Aquellos que la ven con hastío muchas veces apenas saben cómo se prepara un arroz y se aliña un trozo de carne, o de carambola fríen un huevo.
Jacqueline Goldberg está en la otra acera, la de amantes de preparar y degustar un plato. En su casa, las reuniones con amigos y familiares terminan en la cocina. Entiende a quienes no sienten lo mismo: “Claro, exige paciencia, memoria y tiempo”, dice.
Es tanto el disfrute que se ha dedicado a escribir sobre el tema y ahora con el libro Limones en almíbar quiere que su poesía tenga el agrado de una buena cena, no necesariamente muy elaborada.
Goldberg disfruta desde lo más sencillo hasta lo más laborioso.
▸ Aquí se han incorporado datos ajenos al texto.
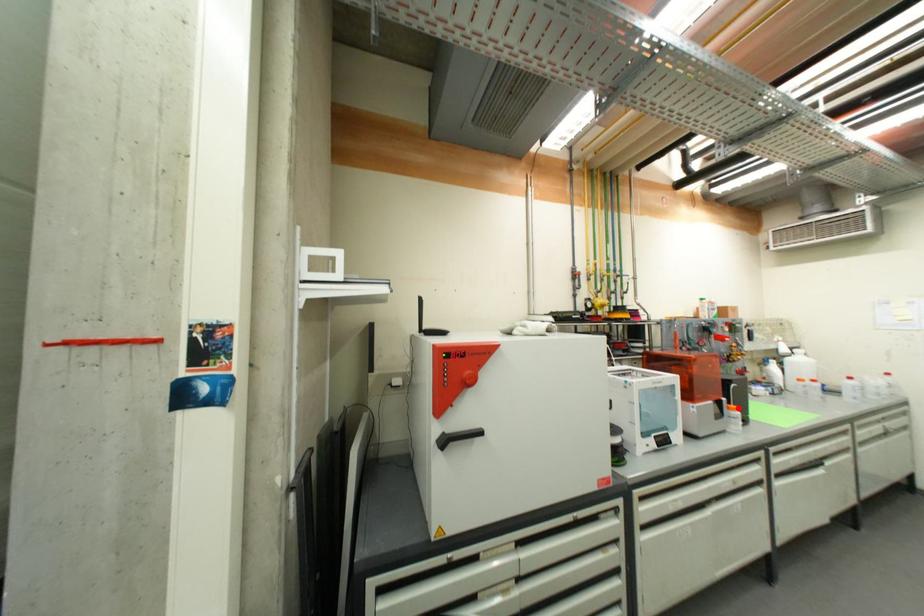
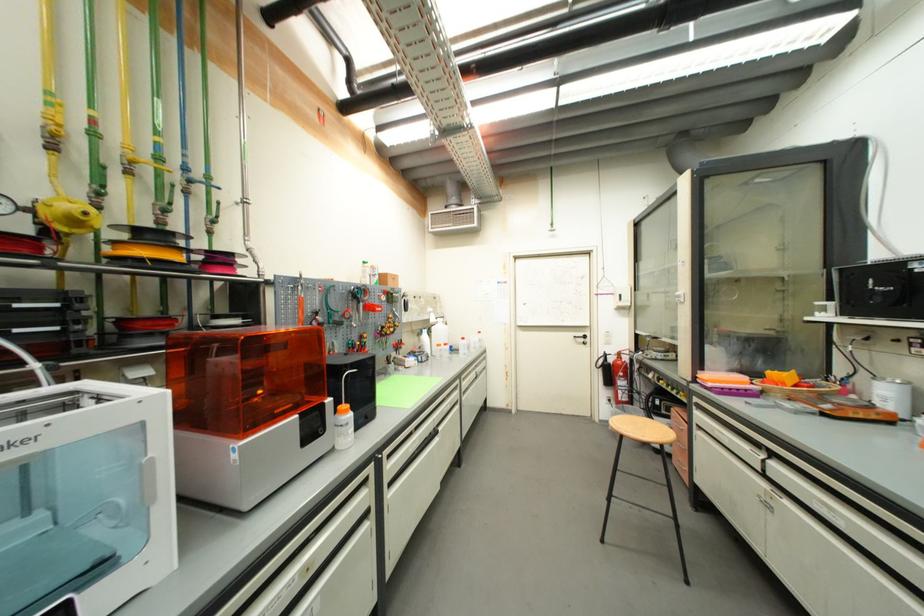
The point at the highlighted location is marked in the first image. Where is the corresponding point in the second image?

(349, 408)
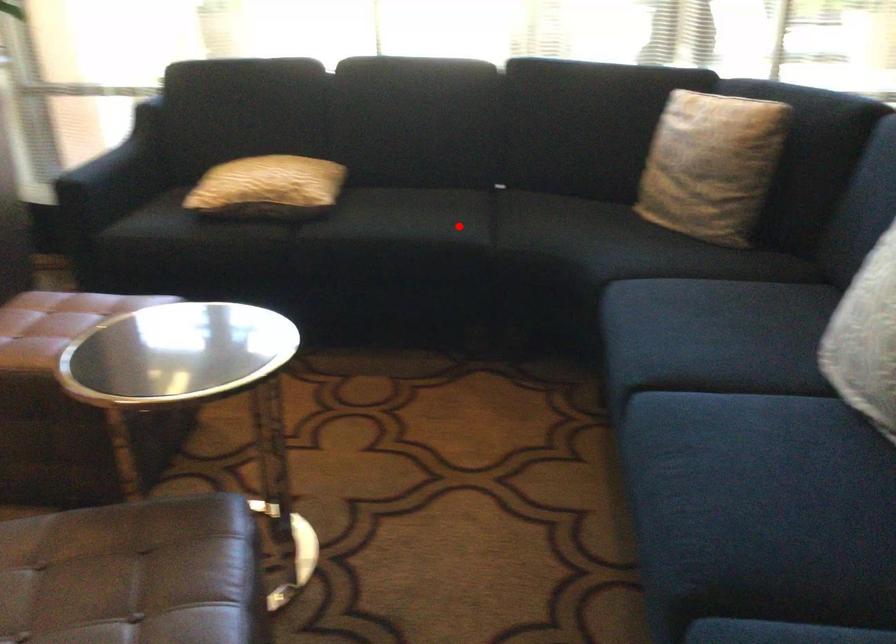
Es fiel al café de la mañana, al Toddy frío y a las hallacas en diciembre, sin dejar de lado los platos de la cocina judía, reminiscencias de su niñez.
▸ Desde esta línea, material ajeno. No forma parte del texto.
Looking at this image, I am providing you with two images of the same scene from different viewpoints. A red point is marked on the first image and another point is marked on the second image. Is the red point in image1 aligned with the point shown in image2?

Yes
En los textos hay nostalgia, esa que se siente cuando se palpan sabores y se sienten aromas, épocas y personas. Hay también recetas, aquellas de su padre que fueron probabas en la infancia.
“La cocina es un punto donde confluyen aromas, sabores, memorias y tradiciones, que se conservan al ser remozadas”, afirma.
Para ella, el título es una metáfora de la vida y de ella. “La vida es así, con cosas que se contraponen. También es una alegoría de lo que fue el año 2014, lleno de días amargos, pero con momentos satisfactorios. Incluso, habla de mí. No es desconocido que soy agria, pero también tengo una parte dulce”.
Como en la vida, en la cocina hay fracasos. Goldberg incluso ve frustraciones en el éxito. “Si un plato es complejo, puedes pasar días en la compra de los ingredientes y la preparación. Luego te das cuenta de que se come en 10 minutos. ¡Tanta vaina para esto! Pero así es todo. Lo bueno es que queda en la memoria”.
En las páginas de Limones en almíbar hay investigación. Por eso, en un texto se pueden encontrar alusiones a lo que comía el papa Pío V. “Es parte del juego intelectual que tiene el poemario. Trabajo lo que se llama poesía documental. Tengo las recetas de lo que comía ese papa”, detalla Goldberg, quien lee los libros de cocina en la cama, como si fueran novelas o poemarios.
Estas publicaciones le remiten imágenes, vislumbra los mercados en los que comprará los ingredientes, cómo sabrán al prepararlos. “Las recetas tienen una poética. Los cocineros están entendiendo eso, por eso es que hay cada vez más quienes al escribir sus procedimientos hacen poesía, sin perder la exactitud”.